This work addresses end-to-end latency minimization in arbitrary heterogeneous edge networks by jointly optimizing congestion-aware data/result routing and computational offloading decisions. To capture node capability heterogeneity and nonlinear, congestion-dependent transmission and processing delays, we formulate the first geodesically convex optimization model for this problem. We derive a sufficient global optimality condition based on the Karush–Kuhn–Tucker (KKT) conditions and establish lower semicontinuity of the solution set to ensure robustness against parameter perturbations. Furthermore, we design a fully distributed algorithm with provable convergence to the global optimum. Experiments demonstrate that our approach significantly reduces end-to-end latency compared to multiple baseline methods, while improving resource utilization and system fairness. It also supports utility-driven congestion control and admits natural extensions for fairness enhancement.

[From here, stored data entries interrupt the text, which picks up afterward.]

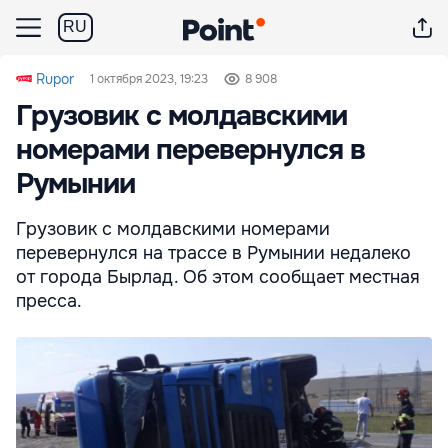
RU
Rupor
1 октября 2023, 19:23
8 908
Грузовик с молдавскими
номерами перевернулся в
Румынии
Грузовик с молдавскими номерами
перевернулся на трассе в Румынии недалеко
от города Бырлад. Об этом сообщает местная
пресса.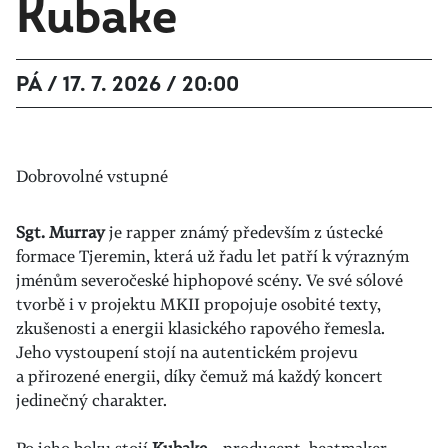
Kubake
PÁ / 17. 7. 2026 / 20:00
Dobrovolné vstupné
Sgt. Murray
je rapper známý především z ústecké
formace
Tjeremin
, která už řadu let patří k výrazným
jménům severočeské hiphopové scény. Ve své sólové
tvorbě i v projektu MKII propojuje osobité texty,
zkušenosti a energii klasického rapového řemesla.
Jeho vystoupení stojí na autentickém projevu
a přirozené energii, díky čemuž má každý koncert
jedinečný charakter.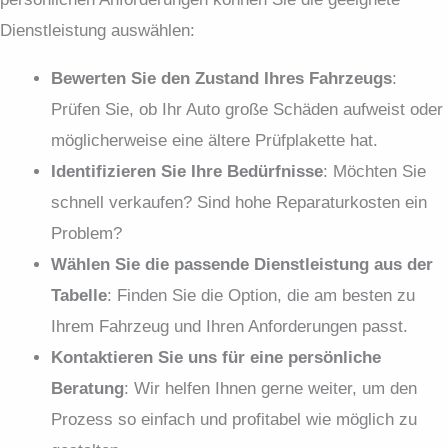
Dienstleistung auswählen:
Bewerten Sie den Zustand Ihres Fahrzeugs
:
Prüfen Sie, ob Ihr Auto große Schäden aufweist oder
möglicherweise eine ältere Prüfplakette hat.
Identifizieren Sie Ihre Bed
ürfnisse
: Möchten Sie
schnell verkaufen? Sind hohe Reparaturkosten ein
Problem?
W
ählen
Sie
die
passende
Dienstleistung
aus
der
Tabelle
: Finden Sie die Option, die am besten zu
Ihrem Fahrzeug und Ihren Anforderungen passt.
Kontaktieren Sie uns f
ür
eine
persönliche
Beratung
: Wir helfen Ihnen gerne weiter, um den
Prozess so einfach und profitabel wie möglich zu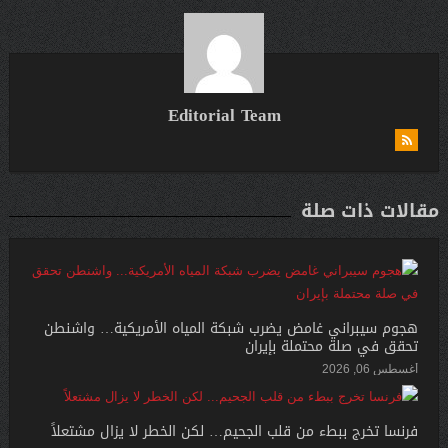
Editorial Team
مقالات ذات صلة
هجوم سيبراني غامض يضرب شبكة المياه الأمريكية… واشنطن
تحقق في صلة محتملة بإيران
أغسطس 06, 2026
فرنسا تخرج ببطء من قلب الجحيم… لكن الخطر لا يزال مشتعلاً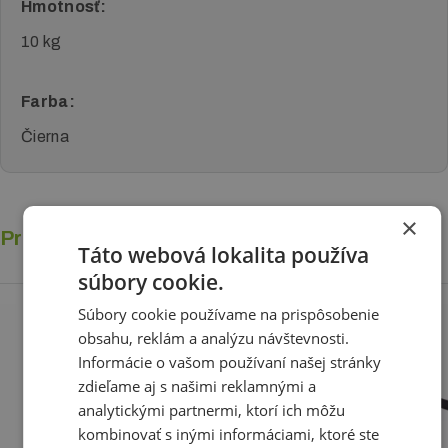
Hmotnosť:
10 kg
Farba:
Čierna
×
Príslušenstvo
Táto webová lokalita používa
súbory cookie.
Súbory cookie používame na prispôsobenie
obsahu, reklám a analýzu návštevnosti.
Informácie o vašom používaní našej stránky
zdieľame aj s našimi reklamnými a
analytickými partnermi, ktorí ich môžu
kombinovať s inými informáciami, ktoré ste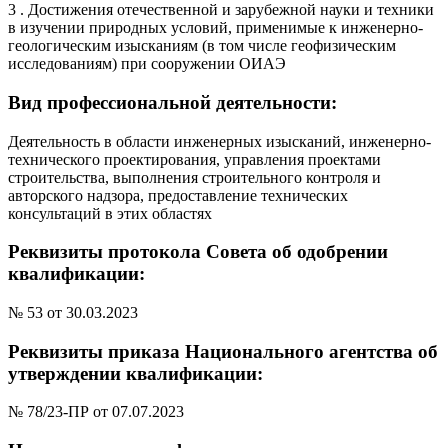
3 . Достижения отечественной и зарубежной науки и техники
в изучении природных условий, применимые к инженерно-
геологическим изысканиям (в том числе геофизическим
исследованиям) при сооружении ОИАЭ
Вид профессиональной деятельности:
Деятельность в области инженерных изысканий, инженерно-
технического проектирования, управления проектами
строительства, выполнения строительного контроля и
авторского надзора, предоставление технических
консультаций в этих областях
Реквизиты протокола Совета об одобрении
квалификации:
№ 53 от 30.03.2023
Реквизиты приказа Национального агентства об
утверждении квалификации:
№ 78/23-ПР от 07.07.2023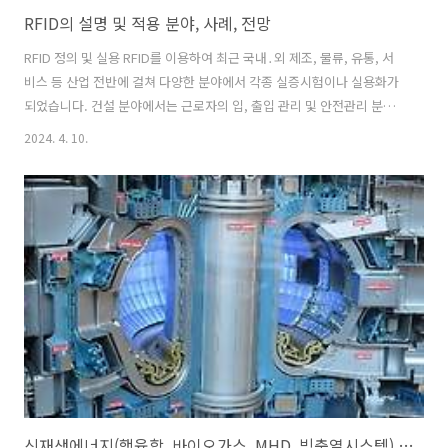
RFID의 설명 및 적용 분야, 사례, 전망
RFID 정의 및 실용 RFID를 이용하여 최근 국내․외 제조, 물류, 유통, 서
비스 등 산업 전반에 걸쳐 다양한 분야에서 각종 실증시험이나 실용화가
되었습니다. 건설 분야에서는 근로자의 입, 출입 관리 및 안전관리 분야
에 활용되고 있습니다. 유통, 물류, 제조, 공공서비스, 방위산업 등 산업
2024. 4. 10.
전반에 RFID 기술이 도입도어 사용되고 있습니다. RFID 적용 분야 및 사
례 RFID 대표적 적용 분야 ○ 유통․물류 분야 Item(단품), Box, Pallet
등에 RFID 태그를 부착해 상품의 출고에서 배송, 재고 등에 이르기까지
의 전 과정을 Real-Time으로 추적, Monitoring 할 수 있는 시스템으로
화물추적, 창고관리, 매장관리, 재고관리, 판매관리, 자산관리 등의 분야
에 적용하고 있습니다...
신재생에너지(핵융합, 바이오가스, MHD, 빙축열시스템) 기술 소개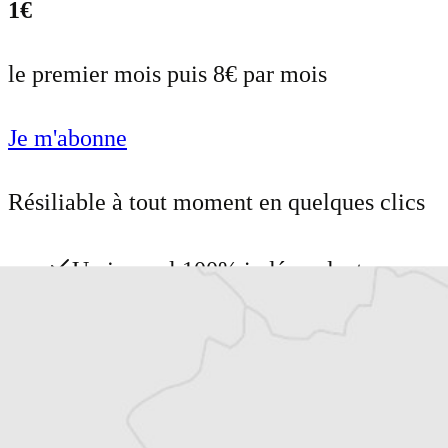
1€
le premier mois puis 8€ par mois
Je m'abonne
Résiliable à tout moment en quelques clics
Un journal 100% indépendant
Accédez à des fonctionnalités
exclusives
Explorez +10 ans d’archives sur les
Balkans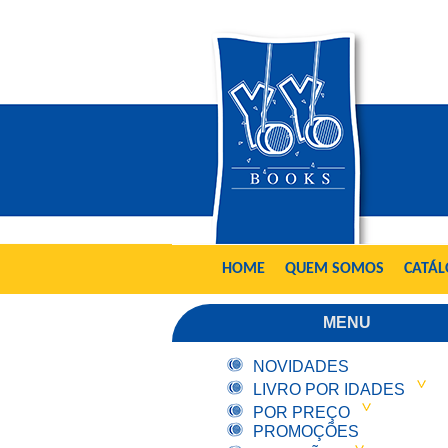
HOME
QUEM SOMOS
CATÁ
MENU
NOVIDADES
LIVRO POR IDADES
POR PREÇO
PROMOÇÕES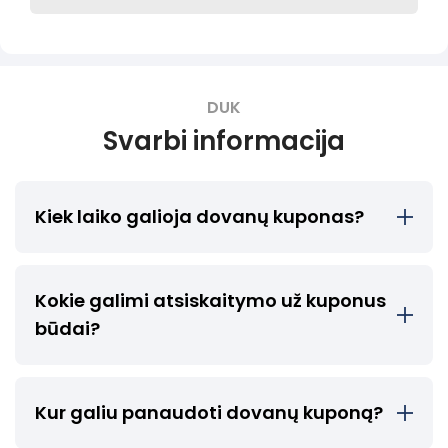
DUK
Svarbi informacija
Kiek laiko galioja dovanų kuponas?
Kokie galimi atsiskaitymo už kuponus
būdai?
Kur galiu panaudoti dovanų kuponą?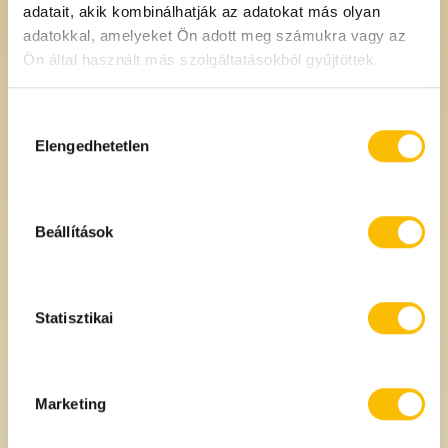
adatait, akik kombinálhatják az adatokat más olyan
Hántolt rozs
Szárított erdei
adatokkal, amelyeket Ön adott meg számukra vagy az
gombakeverék Lakshmi 20 g
Ön által használt más szolgáltatásokból gyűjtöttek.
990 Ft
1980 Ft
/kg
/db
Hozzájárulás
kiválasztása
Egységár: 99000 Ft/kg
Elengedhetetlen
Beállítások
Statisztikai
Marketing
Morzsolt kakukkfű Lakshmi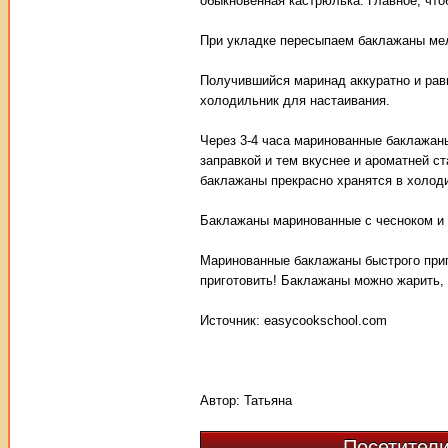
обыкновенная кастрюлька. Главное, что
При укладке пересыпаем баклажаны ме
Получившийся маринад аккуратно и рав
холодильник для настаивания.
Через 3-4 часа маринованные баклажан
заправкой и тем вкуснее и ароматней 
баклажаны прекрасно хранятся в холоди
Баклажаны маринованные с чесноком и 
Маринованные баклажаны быстрого приго
приготовить! Баклажаны можно жарить, т
Источник: easycookschool.com
Автор:
Татьяна
Посетители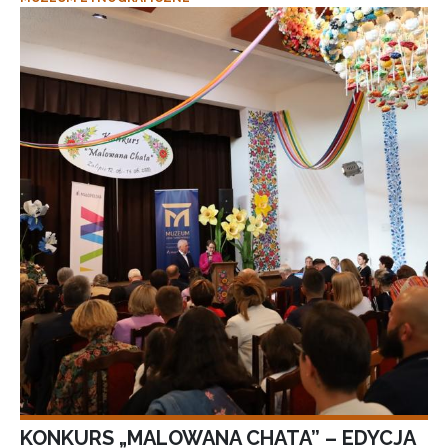
KONKURS „MALOWANA CHATA” – EDYCJA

Emerging edge computing paradigms enable heterogeneous devices to collaborate on complex computation applications. However, for arbitrary heterogeneous edge networks, delay-optimal forwarding and computation offloading remains an open problem. In this paper, we jointly optimize data/result routing and computation placement in arbitrary networks with heterogeneous node capabilities, and congestion-dependent nonlinear transmission and processing delay. Despite the non-convexity of the formulated problem, based on analyzing the KKT condition, we provide a set of sufficient optimality conditions that solve the problem globally. To provide the insights for such global optimality, we show that the proposed non-convex problem is geodesic-convex with mild assumptions. We also show that the proposed sufficient optimality condition leads to a lower hemicontinuous solution set, providing stability against user-input perturbation. We then extend the framework to incorporate utility-based congestion control and fairness. A fully distributed algorithm is developed to converge to the global optimum. Numerical results demonstrate significant improvements over multiple baselines algorithms.